ポリオール組成物の調製は、ビーズミル[ウルトラビスコミル(アイメックス社製)]を用いて、送液速度1kg/時間、ディスク周速度6m/秒、粒径が0.4mmのガラスビーズを80体積%充填し、2パスの条件で行った。
【0062】
【表1】
【0063】
表1に記載の各成分は以下の通りである。
<ポリオール成分(A)>
ポリオール(a-1):製造例1で得られたポリエーテルポリオール
ポリオール(a-2):製造例2で得られたポリエーテルポリオール
ポリオール(a-3):製造例3で得られたポリエーテルポリオール
ポリオール(a-4):製造例4で得られたポリエーテルポリオール
<中空粒子(F)>
(F-1):三水(株)製PS中空粒子(平均外径:1μm、平均空孔率80vol%)
(F-2):積水ポリマテック(株)製PS中空粒子(平均外径:4μm、平均空孔率60vol%)
(F-3):積水ポリマテック(株)製PS中空粒子(平均外径:0.5μm、平均空孔率40vol%)
<分散剤(G)>
(G-1):三洋化成工業(株)製「ニューポールPE-64」、ポリプロピレングリコールのエチレンオキサイド付加物
(G-2):三洋化成工業(株)製「ニューポールBPE-100」、ビスフェノールAのEO付加物
(G-3):三洋化成工業(株)製「ナロアクティーID-60」、ポリオキシエチレンアルキルエーテル
【0064】
<実施例1~6、比較例1~2>
攪拌機を使用して、表2に記載の材料[ポリオール組成物(P)またはポリオール(a-1)、発泡剤(C)、触媒(D)及び整泡剤(E)]を、表2に記載の量(重量部)で配合して、ハンドミキシング法(攪拌羽を容器中に挿入し攪拌させる方法)で、撹拌し混合物を得た。当該混合物の液温を25℃に調整した。

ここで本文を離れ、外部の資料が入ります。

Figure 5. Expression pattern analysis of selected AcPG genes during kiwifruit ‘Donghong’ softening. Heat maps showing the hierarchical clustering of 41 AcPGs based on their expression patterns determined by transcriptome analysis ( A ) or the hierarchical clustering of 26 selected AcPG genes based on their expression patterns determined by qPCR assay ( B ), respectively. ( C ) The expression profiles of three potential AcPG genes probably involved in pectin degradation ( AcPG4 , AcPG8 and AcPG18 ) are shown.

25℃に調整した混合物に、液温を25℃に調整した有機ポリイソシアネート(B)を表2に記載の量(重量部)混合し、3000回転/分で6~20秒間、ハンドミキシング法で撹拌して混合液を得た。
得られた混合液を上部が開放された400mm×400mm×200mmの直方体状の紙製の成形型に吐出して、一昼夜(温度25℃、湿度50%にて24時間)放置して発泡させ軟質ポリウレタンスラブフォームを作製した。発泡条件は以下の通りである。
<発泡条件>
成形型:400mm×400mm×200mmの直方体状の紙箱
ミキシング方法:3000rpmのミキサーで攪拌
原料温度:25±2℃
原料使用量:(a1)を300g使用
キュアー条件:25℃、1日間(24時間)
【0065】
一昼夜放置した後のポリウレタンスラブフォーム(以下「ポリウレタンフォーム」ともいう)のコア密度(kg/m)、引張強度(N/cm2)、切断伸度(%)及び熱伝導率(W/m・K)を測定した。測定方法は以下の通りである。測定結果を表2に示す。
【0066】
<測定方法>
(1)フォームのコア密度
JIS K6400に規定する方法に従い、ポリウレタンフォームのコア密度(kg/m)を測定した。コア密度は30kg/m~50kg/mであることが好ましい。
【0067】
(2)引張強度
JIS K6400に規定する方法に従い、ポリウレタンフォームの引張強度(N/cm)を測定した。引張強度は、1.1N/cm以上であることが好ましい。
【0068】
(3)切断伸度
JIS K6400に規定する方法に従い、ポリウレタンフォームの切断伸度(%)を測定した。切断伸度は、150%以上であることが好ましく、150%~200%がより好ましい。
【0069】
(4)熱伝導率
各例のポリウレタンフォームを、200mm(縦)×200mm(横)×35(厚み)mmの直方体形状に切り出して試験片を作製した。当該試験片の熱伝導率(W/m・K)を、JIS A1412-2に規定する方法に従い、熱伝導率測定機(「AUTO-Λ HC-074」、英弘精機(株)製)を用いて測定した。熱伝導率は低いほうが断熱性に優れている。熱伝導率は、0.025W/m・K以下が好ましい。
【0070】
表2に記載の各成分は次の通りである。
<ポリオール組成物(P)>
(P-1)~(P-6):ポリオール組成物(P-1)~(P-6)
<ポリオール>
ポリオール(a-1):製造例1で製造したポリエーテルポリオール
<有機ポリイソシアネート(B)>
(B-1):商品名「コロネートT-80」(日本ポリウレタン工業(株)製)、TDI
<発泡剤(C)>
(C-1):水
<触媒(D)>
(D-1):東ソー(株)製「TEDA-L33」、トリエチレンジアミン/ジプロピレングリコール=33/67重量%溶液
(D-2):東ソー(株)製「TOYOCAT ET」、ビス(2-ジメチルアミノエチル)エーテル/ジプロピレングリコール=70/30重量%溶液
(D-3):日東化成(株)製「ネオスタンU-28」、オクチル酸第1スズ
<整泡剤(E)>
(E-1):東レ・ダウコーニング製「L-580」
【0071】
【表2】
【0072】
表2に示すように、実施例1~6のポリウレタンフォームは比較例1~2のポリウレタンフォームと比較して、熱伝導率が低く、断熱性に優れていた。実施例1~6のポリウレタンフォームは比較例1のポリウレタンフォームと比較して、引張強度が高く強度に優れていた。比較例2のポリウレタンフォームは、引張強度が高いが、熱伝導率が高く断熱性が劣っていた。これらの結果から、本発明によれば断熱性及び強度に優れたポリウレタンフォーム、及びその製造方法を提供することができるということがわかる。